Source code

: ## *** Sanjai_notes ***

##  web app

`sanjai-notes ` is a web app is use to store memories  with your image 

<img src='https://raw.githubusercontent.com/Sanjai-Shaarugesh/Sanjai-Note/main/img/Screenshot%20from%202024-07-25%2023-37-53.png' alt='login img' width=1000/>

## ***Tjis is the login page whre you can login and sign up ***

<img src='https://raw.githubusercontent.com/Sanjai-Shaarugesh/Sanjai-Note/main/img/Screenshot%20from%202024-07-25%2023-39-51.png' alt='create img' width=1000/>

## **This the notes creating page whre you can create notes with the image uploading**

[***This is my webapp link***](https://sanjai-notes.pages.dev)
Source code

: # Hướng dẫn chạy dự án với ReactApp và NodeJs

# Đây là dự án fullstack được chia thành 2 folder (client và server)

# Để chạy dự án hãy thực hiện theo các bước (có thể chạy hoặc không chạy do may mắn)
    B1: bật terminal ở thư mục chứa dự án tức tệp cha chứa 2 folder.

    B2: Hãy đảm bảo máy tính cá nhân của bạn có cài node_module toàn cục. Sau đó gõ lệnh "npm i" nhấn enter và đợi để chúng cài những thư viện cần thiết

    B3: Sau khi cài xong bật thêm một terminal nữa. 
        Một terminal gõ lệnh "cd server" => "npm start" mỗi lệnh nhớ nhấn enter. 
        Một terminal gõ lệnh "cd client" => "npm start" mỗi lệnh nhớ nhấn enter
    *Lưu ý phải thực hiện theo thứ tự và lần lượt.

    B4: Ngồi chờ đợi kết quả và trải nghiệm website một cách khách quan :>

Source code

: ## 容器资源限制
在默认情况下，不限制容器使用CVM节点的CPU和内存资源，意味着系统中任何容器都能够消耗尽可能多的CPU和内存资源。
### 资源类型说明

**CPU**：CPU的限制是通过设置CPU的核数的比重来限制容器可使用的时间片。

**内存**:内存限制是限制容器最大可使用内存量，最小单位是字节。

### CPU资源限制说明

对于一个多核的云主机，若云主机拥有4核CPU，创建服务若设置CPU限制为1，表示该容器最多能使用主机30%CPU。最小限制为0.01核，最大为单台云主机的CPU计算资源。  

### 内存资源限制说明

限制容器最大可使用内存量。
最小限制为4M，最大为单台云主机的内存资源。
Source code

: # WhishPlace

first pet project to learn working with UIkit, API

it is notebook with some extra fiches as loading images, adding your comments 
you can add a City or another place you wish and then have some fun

:::::

**EXERCISE PROMPT:** Beginning at the line that holds "在默认情况下，不限制容器使用", reproduce the lines exactly up to and including the final line of the entries.

**YOUR SOLUTION:**
在默认情况下，不限制容器使用CVM节点的CPU和内存资源，意味着系统中任何容器都能够消耗尽可能多的CPU和内存资源。
### 资源类型说明

**CPU**：CPU的限制是通过设置CPU的核数的比重来限制容器可使用的时间片。

**内存**:内存限制是限制容器最大可使用内存量，最小单位是字节。

### CPU资源限制说明

对于一个多核的云主机，若云主机拥有4核CPU，创建服务若设置CPU限制为1，表示该容器最多能使用主机30%CPU。最小限制为0.01核，最大为单台云主机的CPU计算资源。  

### 内存资源限制说明

限制容器最大可使用内存量。
最小限制为4M，最大为单台云主机的内存资源。
Source code

: # WhishPlace

first pet project to learn working with UIkit, API

it is notebook with some extra fiches as loading images, adding your comments 
you can add a City or another place you wish and then have some fun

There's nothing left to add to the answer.